▶ [Work to complete]: The answer should consist of every line in the material below that has the word "back".
(Provided data begins)
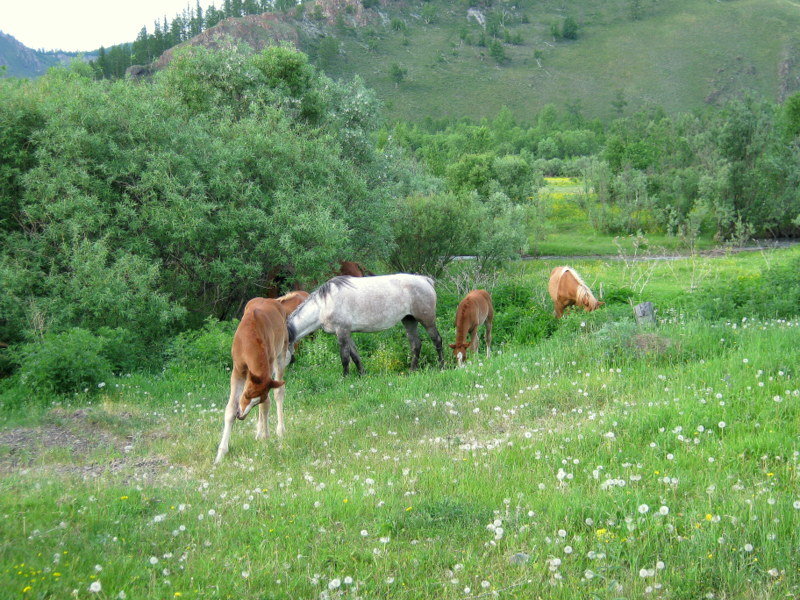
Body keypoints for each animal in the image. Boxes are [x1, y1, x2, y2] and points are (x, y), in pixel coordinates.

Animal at [217, 298, 292, 464]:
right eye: (246, 394)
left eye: (257, 400)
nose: (241, 416)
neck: (249, 338)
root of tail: (274, 300)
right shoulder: (237, 371)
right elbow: (230, 409)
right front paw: (220, 455)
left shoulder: (268, 367)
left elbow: (266, 404)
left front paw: (266, 437)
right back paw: (258, 432)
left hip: (281, 352)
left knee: (279, 392)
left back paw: (280, 430)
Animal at [288, 274, 444, 376]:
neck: (323, 305)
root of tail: (425, 280)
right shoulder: (347, 332)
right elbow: (355, 355)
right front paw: (362, 374)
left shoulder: (342, 331)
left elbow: (344, 357)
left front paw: (345, 377)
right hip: (409, 320)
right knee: (416, 344)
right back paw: (412, 370)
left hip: (427, 320)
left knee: (437, 340)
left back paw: (441, 366)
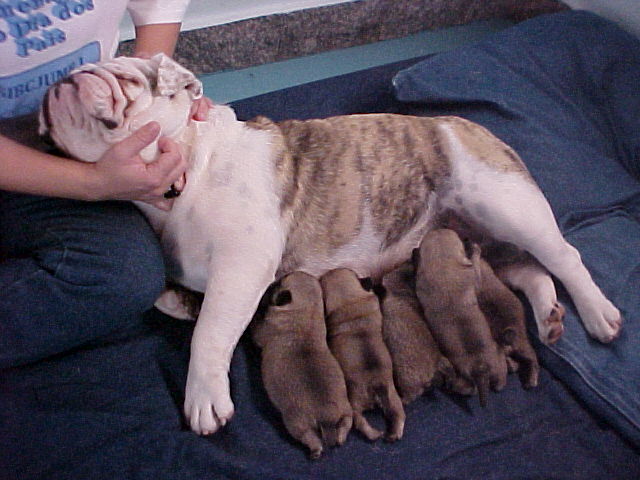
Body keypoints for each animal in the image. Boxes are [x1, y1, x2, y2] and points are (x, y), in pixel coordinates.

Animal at [251, 270, 352, 458]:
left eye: (280, 283)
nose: (273, 282)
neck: (306, 311)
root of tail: (326, 419)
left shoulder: (263, 331)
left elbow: (255, 329)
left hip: (297, 424)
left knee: (309, 437)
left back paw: (315, 450)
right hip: (346, 412)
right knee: (346, 424)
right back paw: (341, 438)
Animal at [320, 268, 404, 440]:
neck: (348, 300)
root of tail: (375, 385)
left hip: (355, 405)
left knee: (360, 422)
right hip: (393, 398)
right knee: (398, 416)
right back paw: (393, 434)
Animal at [416, 229, 510, 404]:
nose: (438, 228)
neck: (442, 264)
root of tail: (479, 368)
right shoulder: (474, 276)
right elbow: (476, 267)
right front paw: (475, 249)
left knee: (466, 388)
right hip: (498, 365)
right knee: (499, 382)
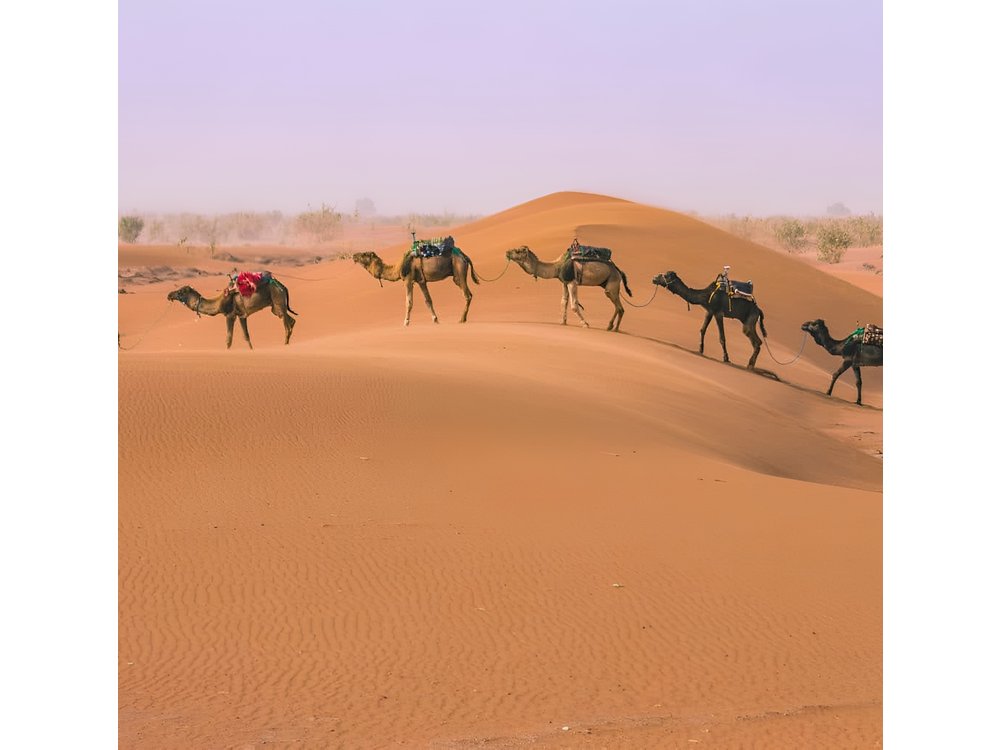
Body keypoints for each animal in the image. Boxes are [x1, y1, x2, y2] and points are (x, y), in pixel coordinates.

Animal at [166, 275, 297, 349]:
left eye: (180, 292)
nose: (169, 295)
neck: (219, 302)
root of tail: (282, 286)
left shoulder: (230, 315)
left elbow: (229, 339)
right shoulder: (242, 316)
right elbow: (246, 336)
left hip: (278, 301)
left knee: (286, 326)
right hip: (275, 308)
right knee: (291, 320)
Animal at [351, 247, 480, 326]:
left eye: (364, 254)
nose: (354, 255)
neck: (398, 268)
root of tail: (465, 256)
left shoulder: (408, 280)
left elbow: (409, 302)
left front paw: (406, 322)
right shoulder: (421, 281)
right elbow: (428, 300)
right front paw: (435, 320)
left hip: (459, 269)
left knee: (467, 295)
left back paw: (462, 319)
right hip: (457, 275)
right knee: (469, 294)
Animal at [504, 245, 633, 331]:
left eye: (517, 251)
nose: (507, 252)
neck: (557, 267)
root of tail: (618, 270)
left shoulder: (572, 282)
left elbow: (574, 305)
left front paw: (585, 324)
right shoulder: (564, 283)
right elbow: (563, 302)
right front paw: (563, 322)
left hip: (613, 283)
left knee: (620, 307)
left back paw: (614, 328)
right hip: (608, 285)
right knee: (618, 306)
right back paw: (610, 327)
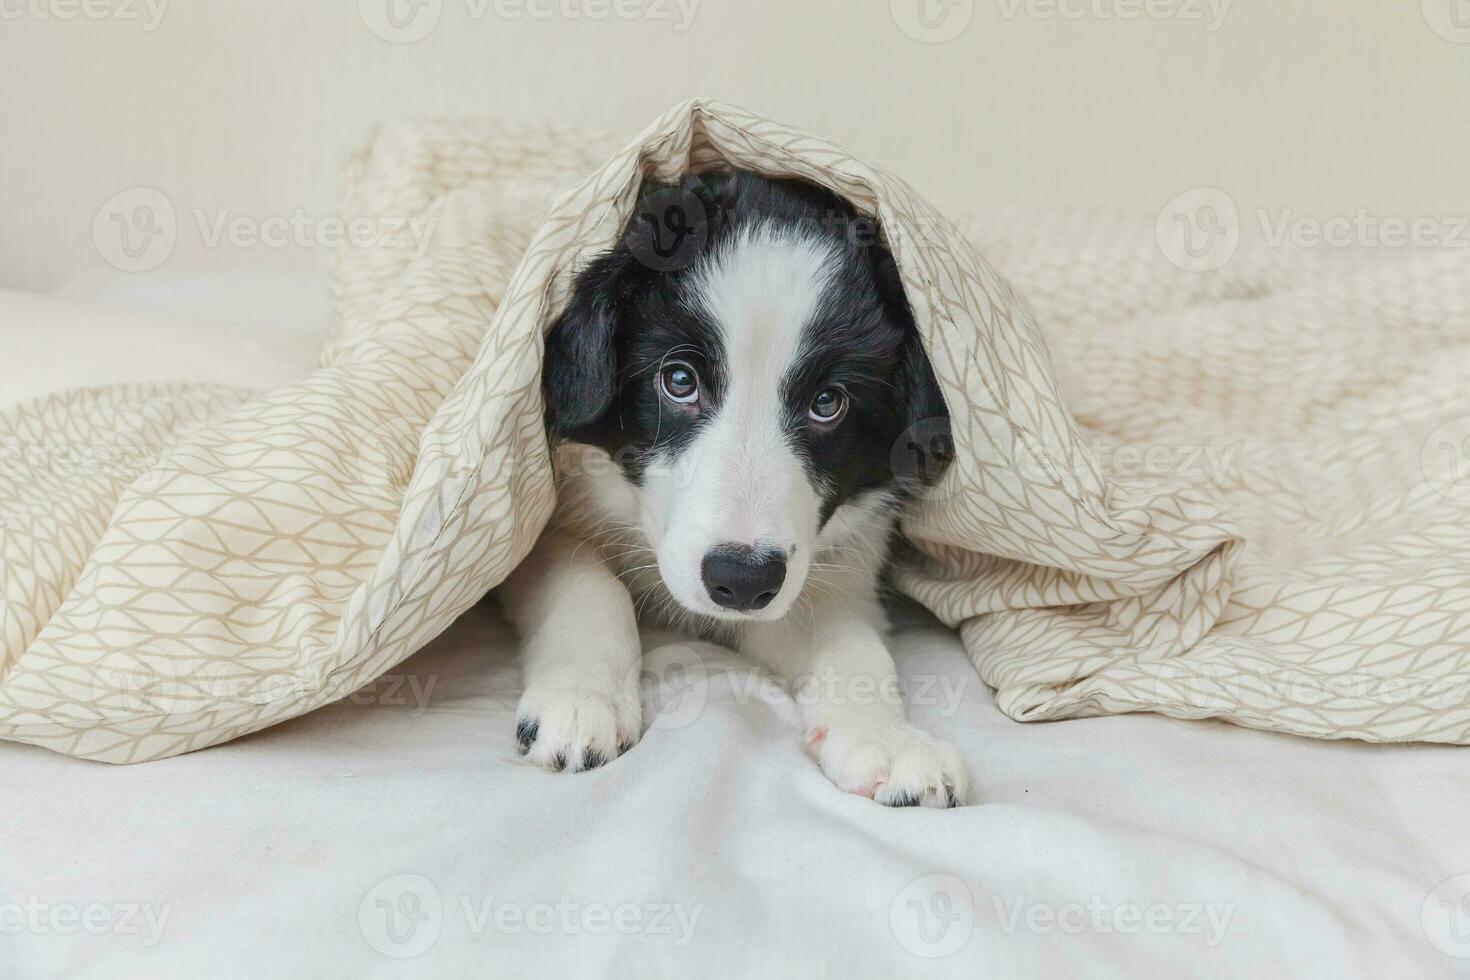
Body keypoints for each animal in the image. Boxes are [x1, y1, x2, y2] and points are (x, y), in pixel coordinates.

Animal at [499, 168, 970, 811]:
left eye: (828, 403)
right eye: (678, 380)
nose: (742, 581)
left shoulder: (818, 576)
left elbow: (851, 645)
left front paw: (889, 739)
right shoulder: (540, 520)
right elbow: (586, 578)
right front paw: (581, 699)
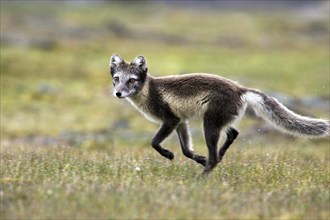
(Provided data ends)
▶ [Response area]:
right back paw: (258, 432)
left back paw: (280, 430)
right back paw: (412, 370)
left back paw: (441, 366)
left back paw: (315, 450)
right back paw: (341, 438)
right back paw: (393, 434)
left back paw: (462, 319)
left back paw: (614, 328)
right back paw: (610, 327)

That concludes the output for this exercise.